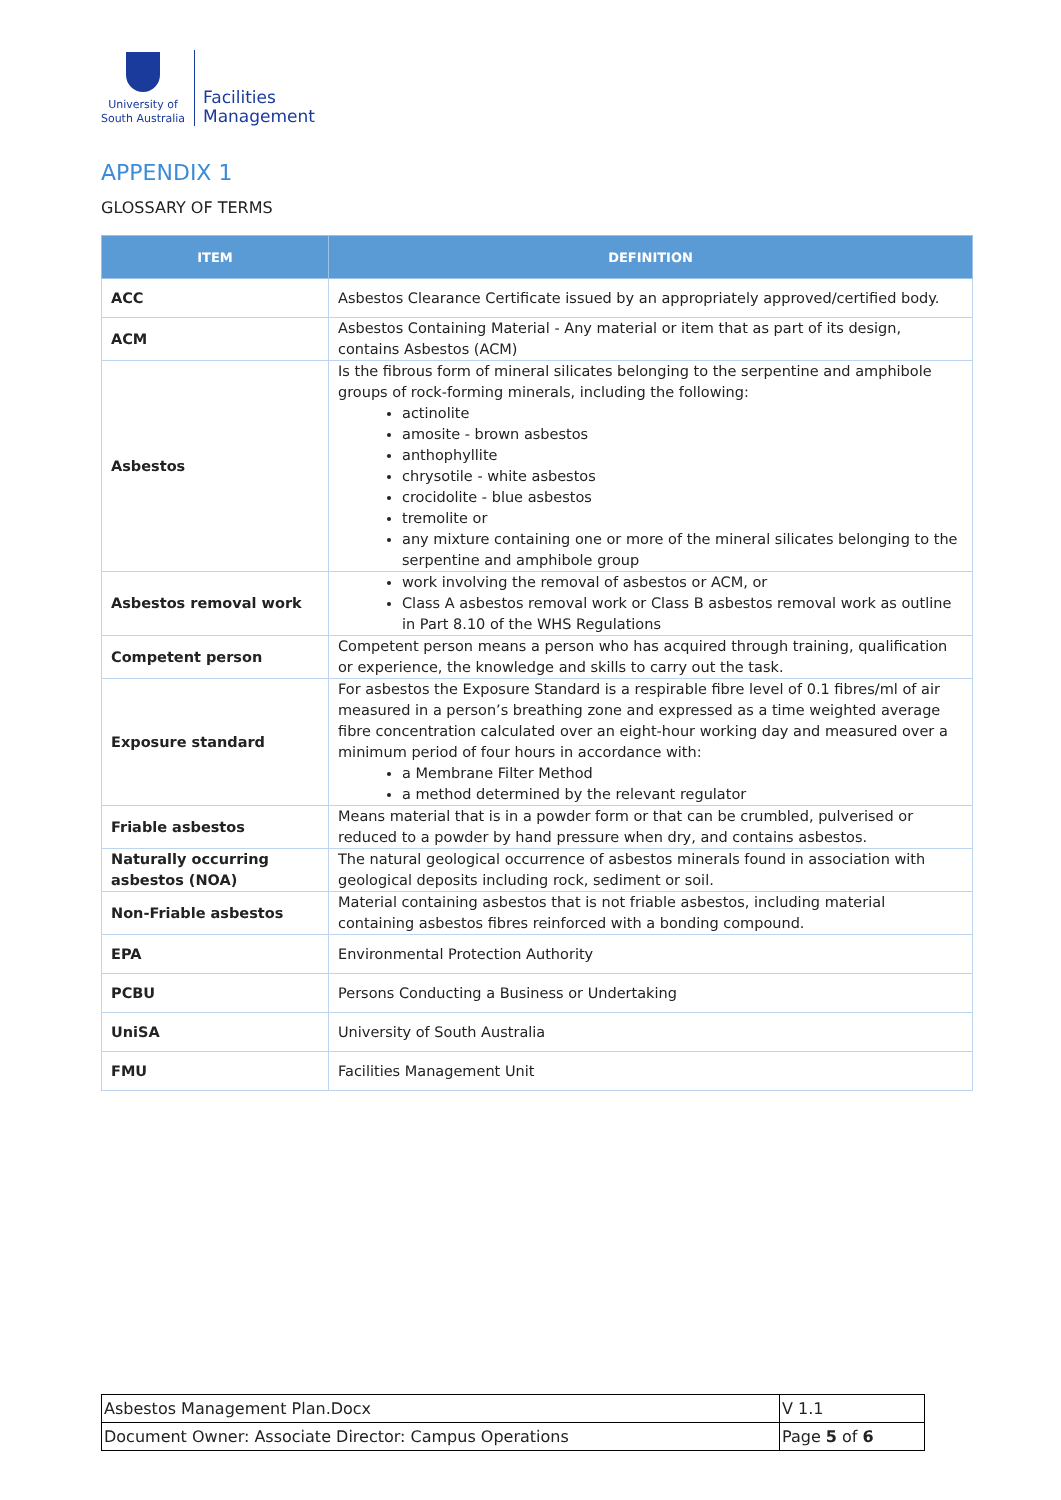University of
South Australia
Facilities
Management
APPENDIX 1
GLOSSARY OF TERMS
| ITEM | DEFINITION |
| --- | --- |
| ACC | Asbestos Clearance Certificate issued by an appropriately approved/certified body. |
| ACM | Asbestos Containing Material - Any material or item that as part of its design, contains Asbestos (ACM) |
| Asbestos | Is the fibrous form of mineral silicates belonging to the serpentine and amphibole groups of rock-forming minerals, including the following: actinolite amosite - brown asbestos anthophyllite chrysotile - white asbestos crocidolite - blue asbestos tremolite or any mixture containing one or more of the mineral silicates belonging to the serpentine and amphibole group |
| Asbestos removal work | work involving the removal of asbestos or ACM, or Class A asbestos removal work or Class B asbestos removal work as outline in Part 8.10 of the WHS Regulations |
| Competent person | Competent person means a person who has acquired through training, qualification or experience, the knowledge and skills to carry out the task. |
| Exposure standard | For asbestos the Exposure Standard is a respirable fibre level of 0.1 fibres/ml of air measured in a person’s breathing zone and expressed as a time weighted average fibre concentration calculated over an eight-hour working day and measured over a minimum period of four hours in accordance with: a Membrane Filter Method a method determined by the relevant regulator |
| Friable asbestos | Means material that is in a powder form or that can be crumbled, pulverised or reduced to a powder by hand pressure when dry, and contains asbestos. |
| Naturally occurring asbestos (NOA) | The natural geological occurrence of asbestos minerals found in association with geological deposits including rock, sediment or soil. |
| Non-Friable asbestos | Material containing asbestos that is not friable asbestos, including material containing asbestos fibres reinforced with a bonding compound. |
| EPA | Environmental Protection Authority |
| PCBU | Persons Conducting a Business or Undertaking |
| UniSA | University of South Australia |
| FMU | Facilities Management Unit |
| Asbestos Management Plan.Docx | V 1.1 |
| Document Owner: Associate Director: Campus Operations | Page 5 of 6 |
###
* **TASK DIRECTIONS**:
Print exactly, and only, the lines of the material above that run from the one containing "or Undertaking |" through its last line.

* **ANSWER TO THE PROBLEM**:
| PCBU | Persons Conducting a Business or Undertaking |
| UniSA | University of South Australia |
| FMU | Facilities Management Unit |
| Asbestos Management Plan.Docx | V 1.1 |
| Document Owner: Associate Director: Campus Operations | Page 5 of 6 |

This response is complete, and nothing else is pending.